Rewrite the material from the line containing "result = read_instrument(img=frame, instrument='water" through the line containing "ret: 16.0 mm", inclusive, changing "vernier caliper" to "dial caliper" and leaving everything else as it is. Return only those lines, and omit the pictures.

*Source data:*
——————

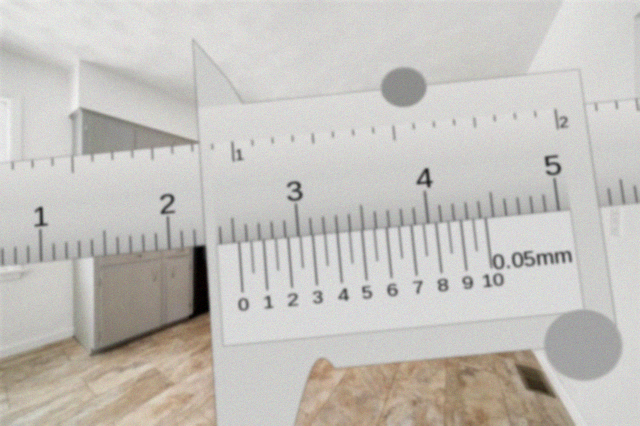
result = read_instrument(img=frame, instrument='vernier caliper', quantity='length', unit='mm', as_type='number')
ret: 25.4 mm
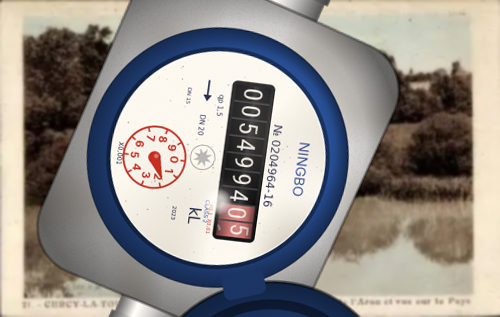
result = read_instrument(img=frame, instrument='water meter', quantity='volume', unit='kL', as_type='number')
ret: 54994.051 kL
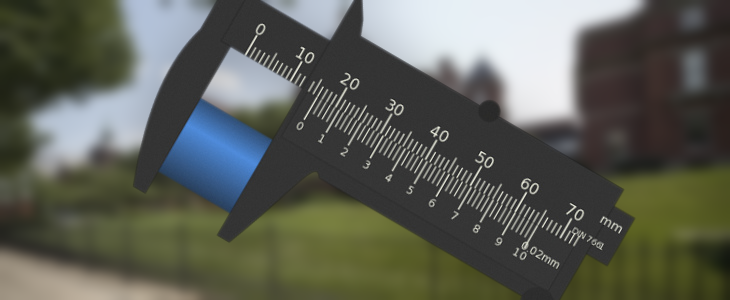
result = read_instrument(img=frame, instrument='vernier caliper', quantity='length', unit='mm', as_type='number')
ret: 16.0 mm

——————

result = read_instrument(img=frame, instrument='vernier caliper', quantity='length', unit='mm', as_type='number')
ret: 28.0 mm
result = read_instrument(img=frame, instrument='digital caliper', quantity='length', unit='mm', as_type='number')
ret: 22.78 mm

——————

*Task result:*
result = read_instrument(img=frame, instrument='water meter', quantity='volume', unit='kL', as_type='number')
ret: 54994.051 kL
result = read_instrument(img=frame, instrument='dial caliper', quantity='length', unit='mm', as_type='number')
ret: 16.0 mm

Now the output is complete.